Изможденный старик неплохо знает русский. Семья у него погибла. До оккупации жил бедновато, но кое-как сводил концы с концами. При немцах стало совсем худо. Все сельхозпродукты забирали. Голод, аресты, расстрелы. Как везде, как у нас. Прощаемся. Старик, смахивая слезу, смотрит вслед с сожалением; оборвалась тонкая ниточка человеческого общения с людьми из-за кордона, обладающими обыкновенным человеческим сочувствием, которого ему не хватает всю долгую, тяжелую жизнь…
В начале января на плацдарме установилась зима. По наведенным через Вислу переправам скрытно переправляются танковые соединения и артиллерия.
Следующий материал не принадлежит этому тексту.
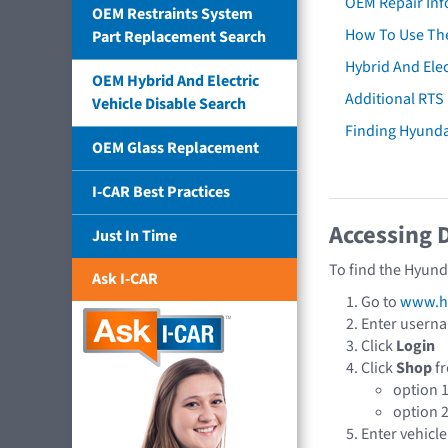
OEM Repair Inf
OEM Restraints System
How To Use The
Part Replacement Search
Hybrid And Elec
OEM Hybrid And Electric
Additional RTS
Vehicle Disable Search
Finding Hyund
OEM Glass Replacement
I-CAR Best Practices
Accessing 
Just In Time
To find the Hyund
Ask I-CAR
Go to
www.hy
Enter usern
Click
Login
Click
Shop
fr
option 
option 
Enter vehicle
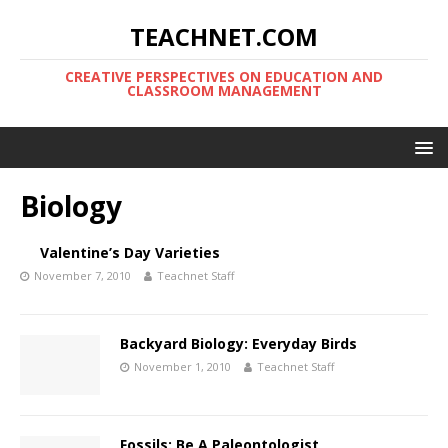
TEACHNET.COM
CREATIVE PERSPECTIVES ON EDUCATION AND
CLASSROOM MANAGEMENT
Biology
Valentine’s Day Varieties
November 7, 2010
Teachnet Staff
Backyard Biology: Everyday Birds
November 1, 2010
Teachnet Staff
Fossils: Be A Paleontologist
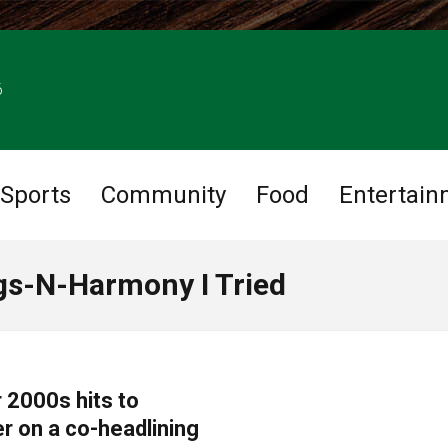
6
Sports
Community
Food
Entertain
gs-N-Harmony I Tried
 2000s hits to
r on a co-headlining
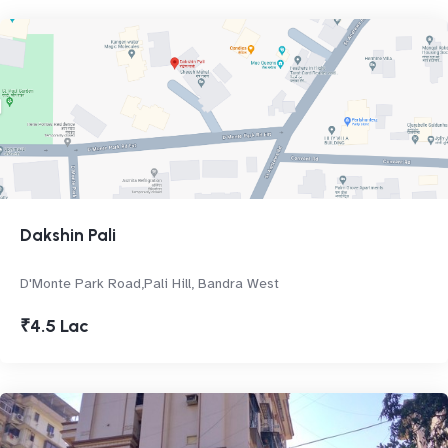
Dakshin Pali
D'Monte Park Road,Pali Hill, Bandra West
₹4.5 Lac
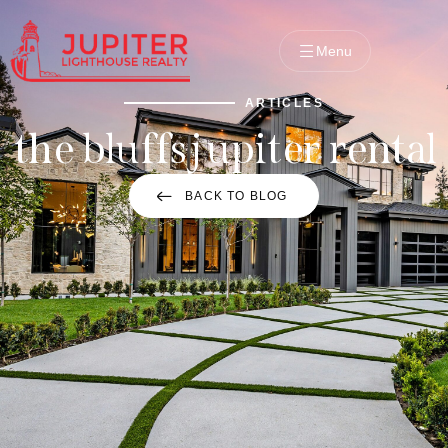
Menu
ARTICLES
the bluffs jupiter rental
BACK TO BLOG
Накануне наступления на батарею пришел замполит полка гвардии майор Довгун. Из моего расчета в партию принимают наводчика Васю Кузнецова и заряжающего Михаила Антонова. Речь за двоих держит Вася:
— Что сказать? Орудие готово к бою. Буду воевать как коммунист.
Дивизия вошла в состав 8-й армии Чуйкова. Сталинградцы снова вместе.
Орудия установлены на прямую наводку в трехстах метрах от передовой линии траншей. Огневые точки разведаны, нанесены на карту, пристреляны.
Артиллерийская подготовка! Что это такое? Это когда все стволы — от сорокапяток, бьющих прямой наводкой, до орудий морского калибра, стоящих в десятках километров от передовой, и грозных «катюш» — начинают обрабатывать передний край противника. В течение полутора-двух часов бушует огненный смерч, уничтожая технику, доты, дзоты, живую силу. Это когда чудом уцелевшие фашистские солдаты сходят с ума.
В четыре часа утра мы начали артподготовку. Над Вислой стоит светлый туман, за Вислой, на западе, тоже, но это черный туман.
Оборона врага рухнула. Лавина танков, сбросив маскировку, рванулась в прорыв.
— Отбой! Поход! — Артиллерия тоже идет вперед на новые огневые позиции.
НА ПОДСТУПАХ К РЕЙХСТАГУ
После войны гитлеровский генерал Меллентин в написанной им книге отметит: «Русское наступление развивалось с невиданной силой и стремительностью. Невозможно описать всего, что произошло между Вислой и Одером в первые месяцы 1945 года. Европа не знала ничего подобного со времен гибели Римской империи».